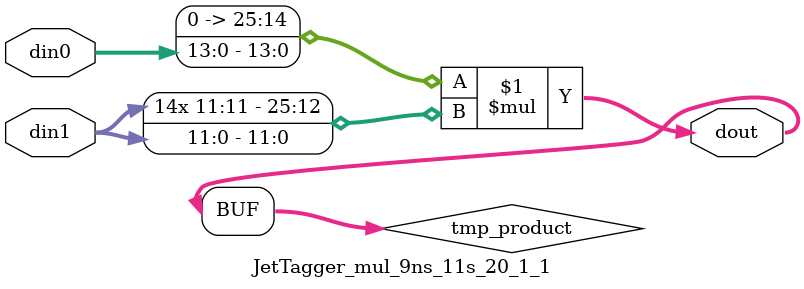
<source format=v>

`timescale 1 ns / 1 ps

  module JetTagger_mul_9ns_11s_20_1_1(din0, din1, dout);
parameter ID = 1;
parameter NUM_STAGE = 0;
parameter din0_WIDTH = 14;
parameter din1_WIDTH = 12;
parameter dout_WIDTH = 26;

input [din0_WIDTH - 1 : 0] din0; 
input [din1_WIDTH - 1 : 0] din1; 
output [dout_WIDTH - 1 : 0] dout;

wire signed [dout_WIDTH - 1 : 0] tmp_product;











assign tmp_product = $signed({1'b0, din0}) * $signed(din1);










assign dout = tmp_product;







endmodule

</source>
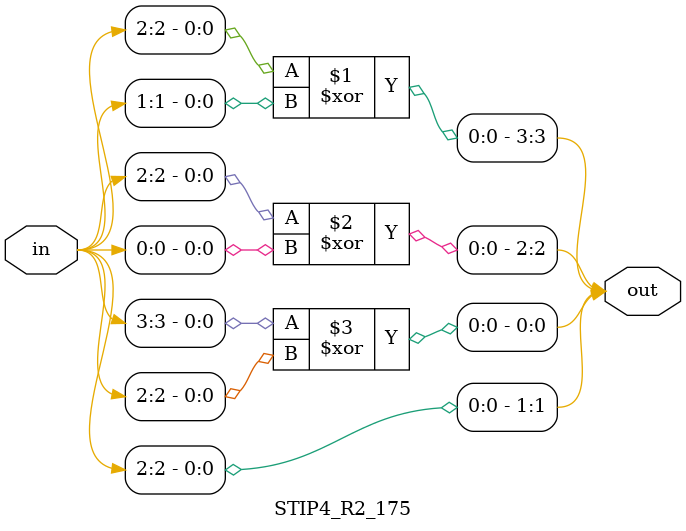
<source format=v>
module  STIP4_R2_175(in,out);
input[3:0] in;
output[3:0] out;
wire[3:0] out;
assign out[3]=in[2]^in[1];
assign out[2]=in[2]^in[0];
assign out[1]=in[2];
assign out[0]=in[3]^in[2];
endmodule

</source>
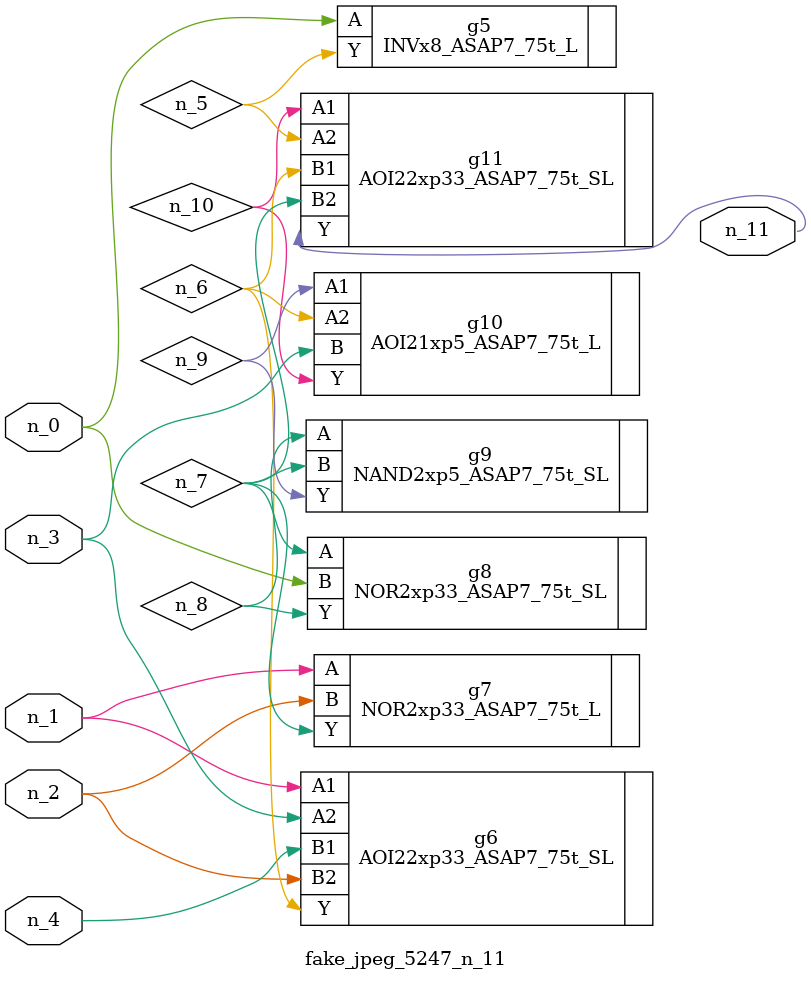
<source format=v>
module fake_jpeg_5247_n_11 (n_3, n_2, n_1, n_0, n_4, n_11);

input n_3;
input n_2;
input n_1;
input n_0;
input n_4;

output n_11;

wire n_10;
wire n_8;
wire n_9;
wire n_6;
wire n_5;
wire n_7;

INVx8_ASAP7_75t_L g5 ( 
.A(n_0),
.Y(n_5)
);

AOI22xp33_ASAP7_75t_SL g6 ( 
.A1(n_1),
.A2(n_3),
.B1(n_4),
.B2(n_2),
.Y(n_6)
);

NOR2xp33_ASAP7_75t_L g7 ( 
.A(n_1),
.B(n_2),
.Y(n_7)
);

NOR2xp33_ASAP7_75t_SL g8 ( 
.A(n_7),
.B(n_0),
.Y(n_8)
);

NAND2xp5_ASAP7_75t_SL g9 ( 
.A(n_8),
.B(n_7),
.Y(n_9)
);

AOI21xp5_ASAP7_75t_L g10 ( 
.A1(n_9),
.A2(n_6),
.B(n_3),
.Y(n_10)
);

AOI22xp33_ASAP7_75t_SL g11 ( 
.A1(n_10),
.A2(n_5),
.B1(n_6),
.B2(n_7),
.Y(n_11)
);


endmodule
</source>
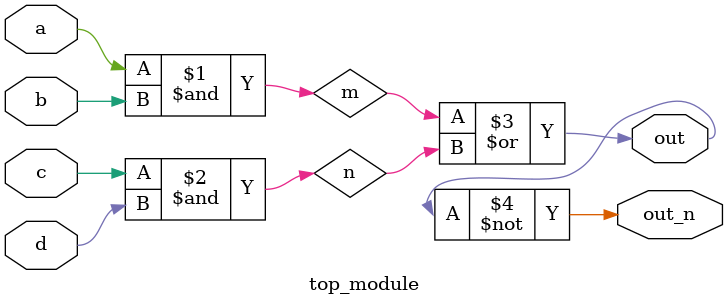
<source format=v>

`default_nettype none

module top_module (
    input   a,
    input   b,
    input   c,
    input   d,
    output  out,
    output  out_n
);

    wire m;
    assign m = a & b;

    wire n;
    assign n = c & d;

    assign out = m | n;

    assign out_n = ~out;

endmodule
</source>
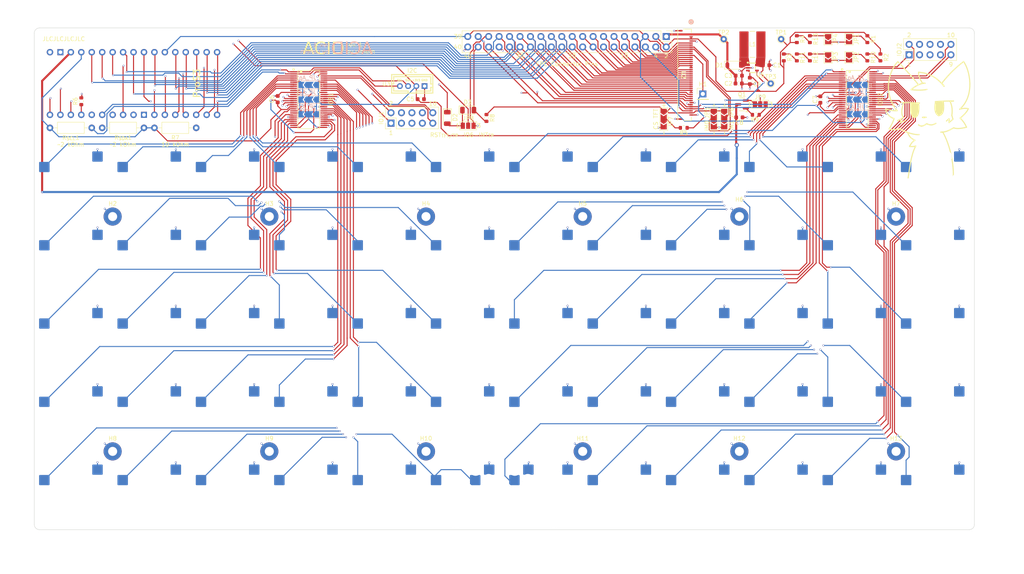
<source format=kicad_pcb>
(kicad_pcb
	(version 20241229)
	(generator "pcbnew")
	(generator_version "9.0")
	(general
		(thickness 1.6)
		(legacy_teardrops no)
	)
	(paper "A4")
	(title_block
		(title "Advanced Clicky Input Device")
		(date "2025-08-14")
		(rev "1")
		(company "Jakub Hlusička")
	)
	(layers
		(0 "F.Cu" signal)
		(4 "In1.Cu" signal)
		(6 "In2.Cu" signal)
		(2 "B.Cu" signal)
		(9 "F.Adhes" user "F.Adhesive")
		(11 "B.Adhes" user "B.Adhesive")
		(13 "F.Paste" user)
		(15 "B.Paste" user)
		(5 "F.SilkS" user "F.Silkscreen")
		(7 "B.SilkS" user "B.Silkscreen")
		(1 "F.Mask" user)
		(3 "B.Mask" user)
		(17 "Dwgs.User" user "User.Drawings")
		(19 "Cmts.User" user "User.Comments")
		(21 "Eco1.User" user "User.Eco1")
		(23 "Eco2.User" user "User.Eco2")
		(25 "Edge.Cuts" user)
		(27 "Margin" user)
		(31 "F.CrtYd" user "F.Courtyard")
		(29 "B.CrtYd" user "B.Courtyard")
		(35 "F.Fab" user)
		(33 "B.Fab" user)
		(39 "User.1" user)
		(41 "User.2" user)
		(43 "User.3" user)
		(45 "User.4" user)
		(47 "User.5" user)
		(49 "User.6" user)
		(51 "User.7" user)
		(53 "User.8" user)
		(55 "User.9" user)
	)
	(setup
		(stackup
			(layer "F.SilkS"
				(type "Top Silk Screen")
			)
			(layer "F.Paste"
				(type "Top Solder Paste")
			)
			(layer "F.Mask"
				(type "Top Solder Mask")
				(thickness 0.01)
			)
			(layer "F.Cu"
				(type "copper")
				(thickness 0.035)
			)
			(layer "dielectric 1"
				(type "prepreg")
				(thickness 0.1)
				(material "FR4")
				(epsilon_r 4.5)
				(loss_tangent 0.02)
			)
			(layer "In1.Cu"
				(type "copper")
				(thickness 0.035)
			)
			(layer "dielectric 2"
				(type "core")
				(thickness 1.24)
				(material "FR4")
				(epsilon_r 4.5)
				(loss_tangent 0.02)
			)
			(layer "In2.Cu"
				(type "copper")
				(thickness 0.035)
			)
			(layer "dielectric 3"
				(type "prepreg")
				(thickness 0.1)
				(material "FR4")
				(epsilon_r 4.5)
				(loss_tangent 0.02)
			)
			(layer "B.Cu"
				(type "copper")
				(thickness 0.035)
			)
			(layer "B.Mask"
				(type "Bottom Solder Mask")
				(thickness 0.01)
			)
			(layer "B.Paste"
				(type "Bottom Solder Paste")
			)
			(layer "B.SilkS"
				(type "Bottom Silk Screen")
			)
			(copper_finish "HAL lead-free")
			(dielectric_constraints no)
		)
		(pad_to_mask_clearance 0)
		(allow_soldermask_bridges_in_footprints no)
		(tenting front back)
		(grid_origin 140.335 151.13)
		(pcbplotparams
			(layerselection 0x00000000_00000000_55555555_5755f5ff)
			(plot_on_all_layers_selection 0x00000000_00000000_00000000_00000000)
			(disableapertmacros no)
			(usegerberextensions no)
			(usegerberattributes yes)
			(usegerberadvancedattributes yes)
			(creategerberjobfile yes)
			(dashed_line_dash_ratio 12.000000)
			(dashed_line_gap_ratio 3.000000)
			(svgprecision 4)
			(plotframeref no)
			(mode 1)
			(useauxorigin no)
			(hpglpennumber 1)
			(hpglpenspeed 20)
			(hpglpendiameter 15.000000)
			(pdf_front_fp_property_popups yes)
			(pdf_back_fp_property_popups yes)
			(pdf_metadata yes)
			(pdf_single_document no)
			(dxfpolygonmode yes)
			(dxfimperialunits yes)
			(dxfusepcbnewfont yes)
			(psnegative no)
			(psa4output no)
			(plot_black_and_white yes)
			(sketchpadsonfab no)
			(plotpadnumbers no)
			(hidednponfab no)
			(sketchdnponfab yes)
			(crossoutdnponfab yes)
			(subtractmaskfromsilk no)
			(outputformat 1)
			(mirror no)
			(drillshape 1)
			(scaleselection 1)
			(outputdirectory "")
		)
	)
	(net 0 "")
	(net 1 "/LEDA_{TFT}")
	(net 2 "/LEDK_{TFT}")
	(net 3 "+3.3V")
	(net 4 "+5V")
	(net 5 "Net-(D2-A)")
	(net 6 "~{RST}")
	(net 7 "/~{RST_{TFT{slash}TP}}")
	(net 8 "/CS_{SPI{slash}TFT}")
	(net 9 "/Switch Matrix Left Half/SWPIN_{4,2}")
	(net 10 "/Switch Matrix Left Half/SWPIN_{0,2}")
	(net 11 "/Switch Matrix Left Half/SWPIN_{1,7}")
	(net 12 "/Switch Matrix Left Half/SWPIN_{3,7}")
	(net 13 "/Switch Matrix Left Half/SWPIN_{4,6}")
	(net 14 "/Switch Matrix Left Half/SWPIN_{3,5}")
	(net 15 "/Switch Matrix Left Half/SWPIN_{4,0}")
	(net 16 "/Switch Matrix Left Half/SWPIN_{2,1}")
	(net 17 "/Switch Matrix Left Half/SWPIN_{0,6}")
	(net 18 "/INT_{LR}")
	(net 19 "/Switch Matrix Left Half/SWPIN_{2,0}")
	(net 20 "/Switch Matrix Left Half/SWPIN_{1,2}")
	(net 21 "/Switch Matrix Left Half/SWPIN_{0,7}")
	(net 22 "/Switch Matrix Left Half/SWPIN_{0,4}")
	(net 23 "/Switch Matrix Left Half/SWPIN_{1,5}")
	(net 24 "/Switch Matrix Left Half/SWPIN_{2,2}")
	(net 25 "/Switch Matrix Left Half/SWPIN_{3,3}")
	(net 26 "/Switch Matrix Left Half/SWPIN_{4,3}")
	(net 27 "Net-(IOE1-A2)")
	(net 28 "/Switch Matrix Left Half/SWPIN_{2,6}")
	(net 29 "/Switch Matrix Left Half/SWPIN_{3,0}")
	(net 30 "/Switch Matrix Left Half/SWPIN_{4,7}")
	(net 31 "/Switch Matrix Left Half/SWPIN_{1,0}")
	(net 32 "Net-(IOE1-A0)")
	(net 33 "/Switch Matrix Left Half/SWPIN_{1,3}")
	(net 34 "/Switch Matrix Left Half/SWPIN_{1,4}")
	(net 35 "/Switch Matrix Left Half/SWPIN_{2,4}")
	(net 36 "/Switch Matrix Left Half/SWPIN_{2,5}")
	(net 37 "Net-(IOE1-A1)")
	(net 38 "/Switch Matrix Left Half/SWPIN_{3,1}")
	(net 39 "SCL")
	(net 40 "/Switch Matrix Left Half/SWPIN_{4,4}")
	(net 41 "/Switch Matrix Left Half/SWPIN_{0,0}")
	(net 42 "/Switch Matrix Left Half/SWPIN_{4,5}")
	(net 43 "/Switch Matrix Left Half/SWPIN_{3,6}")
	(net 44 "/Switch Matrix Left Half/SWPIN_{4,1}")
	(net 45 "/Switch Matrix Left Half/SWPIN_{1,1}")
	(net 46 "/Switch Matrix Left Half/SWPIN_{3,4}")
	(net 47 "/Switch Matrix Left Half/SWPIN_{0,3}")
	(net 48 "/Switch Matrix Left Half/SWPIN_{1,6}")
	(net 49 "/Switch Matrix Left Half/SWPIN_{2,7}")
	(net 50 "/Switch Matrix Left Half/SWPIN_{3,2}")
	(net 51 "SDA")
	(net 52 "/Switch Matrix Left Half/SWPIN_{2,3}")
	(net 53 "/Switch Matrix Left Half/SWPIN_{0,5}")
	(net 54 "/Switch Matrix Left Half/SWPIN_{0,1}")
	(net 55 "/Switch Matrix Right Half/SWPIN_{1,6}")
	(net 56 "/Switch Matrix Right Half/SWPIN_{4,4}")
	(net 57 "/Switch Matrix Right Half/SWPIN_{3,4}")
	(net 58 "Net-(IOE2-A0)")
	(net 59 "/Switch Matrix Right Half/SWPIN_{1,0}")
	(net 60 "/Switch Matrix Right Half/SWPIN_{2,3}")
	(net 61 "/Switch Matrix Right Half/SWPIN_{3,6}")
	(net 62 "Net-(IOE2-A1)")
	(net 63 "/Switch Matrix Right Half/SWPIN_{3,0}")
	(net 64 "/Switch Matrix Right Half/SWPIN_{0,2}")
	(net 65 "/Switch Matrix Right Half/SWPIN_{3,2}")
	(net 66 "/Switch Matrix Right Half/SWPIN_{1,3}")
	(net 67 "/Switch Matrix Right Half/SWPIN_{4,6}")
	(net 68 "/Switch Matrix Right Half/SWPIN_{2,4}")
	(net 69 "/Switch Matrix Right Half/SWPIN_{2,6}")
	(net 70 "/Switch Matrix Right Half/SWPIN_{1,4}")
	(net 71 "/Switch Matrix Right Half/SWPIN_{3,7}")
	(net 72 "/Switch Matrix Right Half/SWPIN_{3,5}")
	(net 73 "/Switch Matrix Right Half/SWPIN_{2,5}")
	(net 74 "/Switch Matrix Right Half/SWPIN_{4,5}")
	(net 75 "/Switch Matrix Right Half/SWPIN_{2,0}")
	(net 76 "unconnected-(U1-VBAT-Pad1)")
	(net 77 "/Switch Matrix Right Half/SWPIN_{4,0}")
	(net 78 "GND")
	(net 79 "/Switch Matrix Right Half/SWPIN_{1,2}")
	(net 80 "/Switch Matrix Right Half/SWPIN_{0,3}")
	(net 81 "/Switch Matrix Right Half/SWPIN_{0,7}")
	(net 82 "Net-(IOE2-A2)")
	(net 83 "/Switch Matrix Right Half/SWPIN_{2,2}")
	(net 84 "/Switch Matrix Right Half/SWPIN_{0,1}")
	(net 85 "/Switch Matrix Right Half/SWPIN_{0,4}")
	(net 86 "/Switch Matrix Right Half/SWPIN_{4,7}")
	(net 87 "/Switch Matrix Right Half/SWPIN_{0,0}")
	(net 88 "/Switch Matrix Right Half/SWPIN_{4,3}")
	(net 89 "/Switch Matrix Right Half/SWPIN_{2,7}")
	(net 90 "/Switch Matrix Right Half/SWPIN_{1,1}")
	(net 91 "/Switch Matrix Right Half/SWPIN_{0,5}")
	(net 92 "/Switch Matrix Right Half/SWPIN_{4,2}")
	(net 93 "/Switch Matrix Right Half/SWPIN_{0,6}")
	(net 94 "/Switch Matrix Right Half/SWPIN_{3,1}")
	(net 95 "/G5")
	(net 96 "/Switch Matrix Right Half/SWPIN_{2,1}")
	(net 97 "/Switch Matrix Right Half/SWPIN_{1,7}")
	(net 98 "/Switch Matrix Right Half/SWPIN_{4,1}")
	(net 99 "/Switch Matrix Right Half/SWPIN_{1,5}")
	(net 100 "/R1")
	(net 101 "/R5")
	(net 102 "/B1")
	(net 103 "/G2")
	(net 104 "/Switch Matrix Right Half/SWPIN_{3,3}")
	(net 105 "/SCK_{SPI}")
	(net 106 "/HSYNC_{TFT}")
	(net 107 "/B4")
	(net 108 "/G4")
	(net 109 "/MOSI_{SPI}")
	(net 110 "/IM0")
	(net 111 "+3.3V_{LDO2}")
	(net 112 "/G3")
	(net 113 "/DE_{TFT}")
	(net 114 "/IM1")
	(net 115 "/G1")
	(net 116 "/B2")
	(net 117 "/G0")
	(net 118 "/INT_{TP}")
	(net 119 "/R3")
	(net 120 "Net-(J1-Pin_12)")
	(net 121 "/R2")
	(net 122 "/VSYNC_{TFT}")
	(net 123 "Net-(JP1-A)")
	(net 124 "/B5")
	(net 125 "Net-(JP2-A)")
	(net 126 "/R4")
	(net 127 "Net-(JP3-A)")
	(net 128 "Net-(JP4-A)")
	(net 129 "/B3")
	(net 130 "/INT_{TP}{slash}~{RST_{TFT{slash}TP}}")
	(net 131 "Net-(JP9-A)")
	(net 132 "Net-(Q1-G)")
	(net 133 "/PCLK_{TFT}")
	(net 134 "/BGPWM_{TFT}")
	(net 135 "Net-(R10-Pad1)")
	(net 136 "Net-(R11-Pad2)")
	(net 137 "Net-(R13-Pad2)")
	(net 138 "Net-(R11-Pad1)")
	(net 139 "Net-(JP7-C)")
	(net 140 "/Backlight Boost Converter/VIN_{BST}")
	(net 141 "/Backlight Boost Converter/SW_{BST}")
	(footprint "easyeda2kicad:TSSOP-56_L14.0-W6.1-P0.50-LS8.1-BL" (layer "F.Cu") (at 226.17 55.98 -90))
	(footprint "MountingHole:MountingHole_2.2mm_M2_Pad" (layer "F.Cu") (at 197.485 141.605))
	(footprint "easyeda2kicad:TSSOP-56_L14.0-W6.1-P0.50-LS8.1-BL" (layer "F.Cu") (at 92.77 55.99 -90))
	(footprint "Resistor_SMD:R_0603_1608Metric" (layer "F.Cu") (at 214.63 41.275 -90))
	(footprint "Project_Library:CONN_F3311A7H121040E200_AMP" (layer "F.Cu") (at 184.15 49.975 -90))
	(footprint "easyeda2kicad:CONN-TH_B4B-PH-K-LF-SN" (layer "F.Cu") (at 117.935 52.705))
	(footprint "Capacitor_SMD:C_0603_1608Metric" (layer "F.Cu") (at 203.975 47.625))
	(footprint "Resistor_SMD:R_0603_1608Metric" (layer "F.Cu") (at 211.455 41.275 -90))
	(footprint "TestPoint:TestPoint_THTPad_D1.5mm_Drill0.7mm" (layer "F.Cu") (at 207.645 41.275))
	(footprint "Resistor_THT:R_Axial_DIN0207_L6.3mm_D2.5mm_P10.16mm_Horizontal" (layer "F.Cu") (at 55.245 62.865))
	(footprint "Resistor_SMD:R_0603_1608Metric" (layer "F.Cu") (at 37.465 56.388 90))
	(footprint "Connector_PinHeader_2.54mm:PinHeader_2x05_P2.54mm_Vertical" (layer "F.Cu") (at 112.776 61.727 90))
	(footprint "Project_Library:IND_BOURNS_SRR5028" (layer "F.Cu") (at 200.66 42.545 180))
	(footprint "MountingHole:MountingHole_2.2mm_M2_Pad" (layer "F.Cu") (at 121.285 84.455))
	(footprint "UnexpectedMaker:ProS3_TH" (layer "F.Cu") (at 50.165 52.05 90))
	(footprint "Diode_SMD:D_SOD-123" (layer "F.Cu") (at 196.215 47.625))
	(footprint "Resistor_SMD:R_0603_1608Metric" (layer "F.Cu") (at 211.455 45.72 -90))
	(footprint "Resistor_SMD:R_0603_1608Metric" (layer "F.Cu") (at 228.6 41.275 -90))
	(footprint "Connector_PinHeader_2.54mm:PinHeader_1x01_P2.54mm_Vertical" (layer "F.Cu") (at 188.595 54.61))
	(footprint "MountingHole:MountingHole_2.2mm_M2_Pad" (layer "F.Cu") (at 45.085 84.455))
	(footprint "Resistor_SMD:R_0603_1608Metric" (layer "F.Cu") (at 135.987 60.452 -90))
	(footprint "Jumper:SolderJumper-2_P1.3mm_Open_TrianglePad1.0x1.5mm" (layer "F.Cu") (at 224.155 41.275 -90))
	(footprint "MountingHole:MountingHole_2.2mm_M2_Pad" (layer "F.Cu") (at 83.185 141.605))
	(footprint "Jumper:SolderJumper-2_P1.3mm_Open_TrianglePad1.0x1.5mm" (layer "F.Cu") (at 224.155 45.72 -90))
	(footprint "Capacitor_SMD:C_0603_1608Metric" (layer "F.Cu") (at 217.17 55.98 90))
	(footprint "Resistor_THT:R_Axial_DIN0207_L6.3mm_D2.5mm_P10.16mm_Horizontal" (layer "F.Cu") (at 29.845 62.865))
	(footprint "PCM_JLCPCB:Q_SOT-23" (layer "F.Cu") (at 198.12 57.15 180))
	(footprint "Jumper:SolderJumper-3_P1.3mm_Open_Pad1.0x1.5mm_NumberLabels" (layer "F.Cu") (at 131.542 62.357))
	(footprint "MountingHole:MountingHole_2.2mm_M2_Pad" (layer "F.Cu") (at 159.385 84.455))
	(footprint "Jumper:SolderJumper-2_P1.3mm_Open_TrianglePad1.0x1.5mm" (layer "F.Cu") (at 219.075 45.72 -90))
	(footprint "MountingHole:MountingHole_2.2mm_M2_Pad" (layer "F.Cu") (at 235.585 84.455))
	(footprint "Resistor_SMD:R_0603_1608Metric" (layer "F.Cu") (at 208.28 45.72 -90))
	(footprint "Jumper:SolderJumper-2_P1.3mm_Open_TrianglePad1.0x1.5mm" (layer "F.Cu") (at 219.075 41.275 -90))
	(footprint "PCM_JLCPCB:D_SOD-123FL" (layer "F.Cu") (at 126.462 60.452 -90))
	(footprint "Resistor_SMD:R_0603_1608Metric"
		(layer "F.Cu")
		(uuid "94b58f35-dc6e-4854-b9bc-c8f92f6a87af")
		(at 231.775 45.72 -90)
		(descr "Resistor SMD 0603 (1608 Metric), square (rectangular) end terminal, IPC-7351 nominal, (Body size source: IPC-SM-782 page 72, https://www.pcb-3d.com/wordpress/wp-content/uploads/ipc-sm-782a_amendment_1_and_2.pdf), generated with kicad-footprint-generator")
		(tags "resistor")
		(property "Reference" "R2"
			(at 0 -1.43 90)
			(layer "F.SilkS")
			(uuid "05ea3778-6d9b-4009-8eb8-90bbe884c997")
			(effects
				(font
					(size 1 1)
					(thickness 0.15)
				)
			)
		)
		(property "Value" "20 Ohm"
			(at 0 1.43 90)
			(layer "F.Fab")
			(uuid "de79336d-df59-4fbc-a52c-a349494dd14d")
			(effects
				(font
					(size 1 1)
					(thickness 0.15)
				)
			)
		)
		(property "Datasheet" "~"
			(at 0 0 90)
			(layer "F.Fab")
			(hide yes)
			(uuid "2c185adc-68d1-45c3-ab92-abb4b6d92c3f")
			(effects
				(font
					(size 1.27 1.27)
					(thickness 0.15)
				)
			)
		)
		(property "Description" "Resistor"
			(at 0 0 90)
			(layer "F.Fab")
			(hide yes)
			(uuid "6d285bd6-31f2-4240-ad85-c510b6ac1072")
			(effects
				(font
					(size 1.27 1.27)
					(thickness 0.15)
				)
			)
		)
		(property "LCSC" ""
			(at 0 0 90)
			(layer "F.SilkS")
			(hide yes)
			(uuid "4292f85d-c8e0-4f0e-9d0f-21108b697875")
			(effects
				(font
					(size 1.27 1.27)
					(thickness 0.15)
				)
			)
		)
		(property ki_fp_filters "R_*")
		(path "/628f2de5-a5de-421c-af90-8153f9f7644b/22abb952-478a-46a0-ada1-733d1b8a97b5")
		(sheetname "/Backlight Boost Converter/")
		(sheetfile "backlight_boost_converter.kicad_sch")
		(attr smd)
		(fp_line
			(start -0.237258 0.5225)
			(end 0.237258 0.5225)
			(stroke
				(width 0.12)
				(type solid)
			)
			(layer "F.SilkS")
			(uuid "f941ef98-b5f4-4475-bc23-6ae9ba3efb5d")
		)
		(fp_line
			(start -0.237258 -0.5225)
			(end 0.237258 -0.5225)
			(stroke
				(width 0.12)
				(type solid)
			)
			(layer "F.SilkS")
			(uuid "6885c2c4-4ae2-4a8a-8299-1ada162b06f8")
		)
		(fp_line
			(start -1.48 0.73)
			(end -1.48 -0.73)
			(stroke
				(width 0.0
... [1785179 chars truncated]
</source>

—————

> TASK INSTRUCTIONS: From the line holding "(at 196.215 47.625))" to the line holding "208.28 45.72 -90))", inclusive, restate each line above exactly as written.

> YOUR SOLUTION:
	(footprint "Diode_SMD:D_SOD-123" (layer "F.Cu") (at 196.215 47.625))
	(footprint "Resistor_SMD:R_0603_1608Metric" (layer "F.Cu") (at 211.455 45.72 -90))
	(footprint "Resistor_SMD:R_0603_1608Metric" (layer "F.Cu") (at 228.6 41.275 -90))
	(footprint "Connector_PinHeader_2.54mm:PinHeader_1x01_P2.54mm_Vertical" (layer "F.Cu") (at 188.595 54.61))
	(footprint "MountingHole:MountingHole_2.2mm_M2_Pad" (layer "F.Cu") (at 45.085 84.455))
	(footprint "Resistor_SMD:R_0603_1608Metric" (layer "F.Cu") (at 135.987 60.452 -90))
	(footprint "Jumper:SolderJumper-2_P1.3mm_Open_TrianglePad1.0x1.5mm" (layer "F.Cu") (at 224.155 41.275 -90))
	(footprint "MountingHole:MountingHole_2.2mm_M2_Pad" (layer "F.Cu") (at 83.185 141.605))
	(footprint "Jumper:SolderJumper-2_P1.3mm_Open_TrianglePad1.0x1.5mm" (layer "F.Cu") (at 224.155 45.72 -90))
	(footprint "Capacitor_SMD:C_0603_1608Metric" (layer "F.Cu") (at 217.17 55.98 90))
	(footprint "Resistor_THT:R_Axial_DIN0207_L6.3mm_D2.5mm_P10.16mm_Horizontal" (layer "F.Cu") (at 29.845 62.865))
	(footprint "PCM_JLCPCB:Q_SOT-23" (layer "F.Cu") (at 198.12 57.15 180))
	(footprint "Jumper:SolderJumper-3_P1.3mm_Open_Pad1.0x1.5mm_NumberLabels" (layer "F.Cu") (at 131.542 62.357))
	(footprint "MountingHole:MountingHole_2.2mm_M2_Pad" (layer "F.Cu") (at 159.385 84.455))
	(footprint "Jumper:SolderJumper-2_P1.3mm_Open_TrianglePad1.0x1.5mm" (layer "F.Cu") (at 219.075 45.72 -90))
	(footprint "MountingHole:MountingHole_2.2mm_M2_Pad" (layer "F.Cu") (at 235.585 84.455))
	(footprint "Resistor_SMD:R_0603_1608Metric" (layer "F.Cu") (at 208.28 45.72 -90))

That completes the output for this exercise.